The best way to describe Max Payne is to say that if it was a better movie it wouldn’t be called Max Payne and need a video game association to gain attention. Video game adaptations continue to prove they are not a viable option for a good movie, just a movie to be sold to 14-year-old gamers willing to leave their PlayStation long enough to watch a movie that isn’t far from the digital world they spend the majority of their lives in; lifeless and without reason.

Max Payne is by no means an awful movie, but it gives new meaning to mediocrity and sub-standard filmmaking. This is a flick geared for style without substance and on that note it succeeds gloriously. Mark Wahlberg stars as our title character, a cop that has lost his wife and young daughter in what initially appears to be an armed robbery. Payne was able to kill two of the intruders, but has spent his life in the Cold Case division trying to track down the third man that got away.

Enter BB Hensley (Beau Bridges), head of security at the pharmaceutical company where Payne’s wife once worked. Payne and BB reunite after Payne was recently attacked and his former partner was found dead in his apartment with Payne found lying unconscious at his side. Strange winged tattoos and recent murders can be tied to the death of Payne’s wife as he gets closer and closer to the culprits.

I am sure savvy readers have probably already figured out the end of this film as I did just a few short minutes into it based on the actions of the characters, their relationships and their choice of employer. It doesn’t take a rocket scientist to figure this murder mystery out and considering the action is dedicated almost 100-percent to slow-motion gunplay there is very little to look forward to in-between. The lead antagonist played by Amaury Nolasco (“Prison Break”) is quite possibly the least interesting bad guy you will ever see in a film. He gives off menacing glares and wields a machete for most of his screen time all while uttering maybe two complete sentences toward the end of the feature. You aren’t scared of him and are given almost no reason to be as this Jacob’s Ladder rip-off never feels unique.

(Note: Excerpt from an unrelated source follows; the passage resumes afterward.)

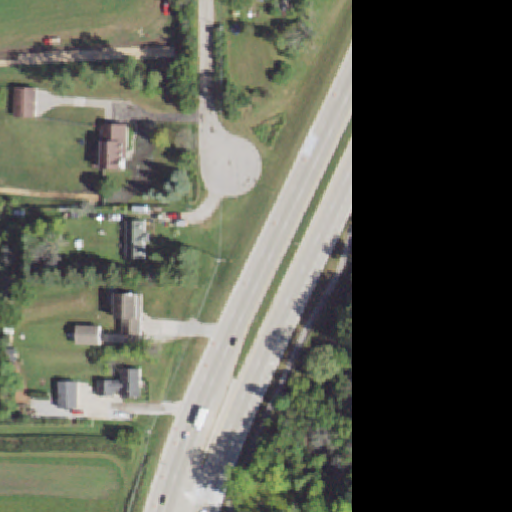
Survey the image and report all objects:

Max Payne copies the slow motion tendencies from 300 (a technique destined to die very soon) and the look of Sin City. Those tendencies aided a pair of R-rated movies, but have now been watered down to gain the attention of a younger audience. I don’t blame Fox for doing it, otherwise this movie would never get made and they wouldn’t make big bucks off opening weekend box and unrated DVD sales, but for people that enjoy quality filmmaking and hope to see something more than a 90 minute video game vignette are going to have to look elsewhere.

The fact they trusted this in the hands of hack helmer John Moore is tip-off enough and Wahlberg himself is proving to be good for nothing more than character acting. Give me more Wahlberg roles like the one in The Departed, but like Orlando Bloom and James Franco he is continually proving he can’t carry a film on his own. Mila Kunis as Russian mobster Mona Sax is given nothing to do and appears to be happy with that fact. Meanwhile Ludacris surprisingly devolves from the small bit of acting talent he showed in Crash and it’s hard to tell if he is even awake in his scenes.

I will say Max Payne is better than Hitman, but that’s only in the sense that it doesn’t have any of those gut-wrenching attempts at real drama. Strangely enough, I am not sure if I should give more credit to Hitman for trying as opposed to Max Payne, which gave up from the outset. This film flat-lined from the start and despite all the gun play offered up the movie never gained a pulse.